Should’ve listened to Fatboy Slim: a review of Brian Keene’s The Conqueror Worms
It’s October! Which means I’m gonna be jumping on the Halloween bandwagon and doing a bunch of horror-themed stuff for the next month, because…well, why not? I even planned ahead a little bit, and began reading horror stuff over the weekend, but I finished the book on the first, so that still counts, right?
In any case, let’s have a go at Brian Keene’s The Conqueror Worms.
Back in the 50’s, I imagine it was easy to make a giant monster movie. Giant ants, giant lizards, giant tarantulas- basically, all the really creepy animals were still available. As time went on, movies went to other animals like shrews, or rabbits, or frogs, or whatever.
Fast forward to 2006, at which Brian Keene says “I bet nobody’s done giant worms before!”
I first learned of Brian Keene from my good friend Jeremy (of A Brew to a Kill), but I haven’t had the chance to sit down and read any of his work until just now. And because ‘giant apocalyptic earthworms’ seemed like a rather interesting take on things, I figured I’d check him out.
And to be honest? I wasn’t too impressed.
The book (at least two thirds of it) is written from the perspective of one Teddy Garnett, a surprisingly spry 80 year old man. It’s written as if it were the final account of a dying man, which is a pretty common trope- common enough for me to look past the question of ‘How did he have enough time to write 300-some pages of stuff before keeling over?’ The thing is, Teddy says he’s not much of a writer on the first page of the book, which just kind of seems like a metatextual cop-out. I’m not expecting anything brilliant from a book about giant worms, but at the same time, bringing up the quality (or lack therof) of your work from page one isn’t the best way to start things.
In any case, the setting of the book is fairly straightforward; for whatever reason, the entire world is blanketed in rain for 40 days, which floods just about everything except for the very tallest mountains across the world. And, y’know how when it rains really hard, you see a bunch of earthworms crawling across the sidewalks, so they don’t drown? Well, it’s like that, only the earthworms are the size of buses, and they eat people.
Not exactly deep literature here, folks.
This said, the eternal-rain of the setting actually makes for a fairly interesting apocalypse, as you’re left to wonder how things would work with water getting into everything. Keene does a rather good job of emphasizing how wet and cold and miserable such an environment would be. Heck, I’ve been through big storms where it’d rain pretty constantly for a week, and even then I felt a little stir-crazy after a just a few days, much less something on a biblical scale.
The problem is, apart from a thoroughly wet and muddy setting, Keene doesn’t really do anything with the premise. Nothing new, at least. Keene hits all the notes one comes to expect from a post apocalyptic tale: the lone survivor, the doomed outpost of civilization, the hoarding of supplies (and the shortage of modern luxuries), despair, suicide, isolation and so on.
The tropes come even thicker when we get to the middle chunk of the novel, in which another survivor tells Teddy a story of disaster and survival in Baltimore.
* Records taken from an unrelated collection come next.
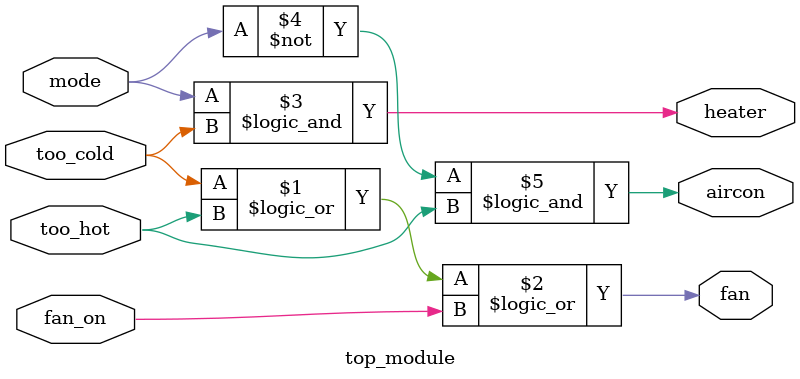
<source format=sv>
module top_module(
	input mode,
	input too_cold, 
	input too_hot,
	input fan_on,
	output heater,
	output aircon,
	output fan
);

	// Fan control logic
	assign fan = too_cold || too_hot || fan_on;
	
	// Heater control logic
	assign heater = mode && too_cold;
	
	// Air conditioner control logic
	assign aircon = ~mode && too_hot;

endmodule

</source>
As a coastal city, Baltimore didn’t get hit with worms- instead, they wound up dealing with an evil mermaid, and then a giant evil octopus, complete with cultists and Lovecraft references. It was a perfectly serviceable ‘rise of the old ones’ kind of story, but it feels just a bit out of place, like Keene didn’t have enough ideas for giant worms, so he hammered out some stuff about evil cultists and a giant squid. It’s like watching The Walking Dead through a fishbowl. I guess that’s what happens when the cultists get their way, instead of getting blown up by Mack Bolan.
Maybe I went in with my expectations too high, or maybe The Conqueror Worms just isn’t Keene’s best work. As I said before, it hits all the expected tropes, but it doesn’t really do anything new with them. Just compared to stuff I’ve read over the last year, Keene’s not as grotesque as Mieville, not as post apocalyptic as Clines, and not as Lovecraftian as Stross.
But again, this book is about giant worms eating people, so it at least delivers on that. I get the feeling Keene set out to do just that- nothing more, nothing less. Of course, given how worms are pretty much down there at the bottom of the food chain, I’d love to see Keene write a sequel where the worms are eaten by a giant bird or something.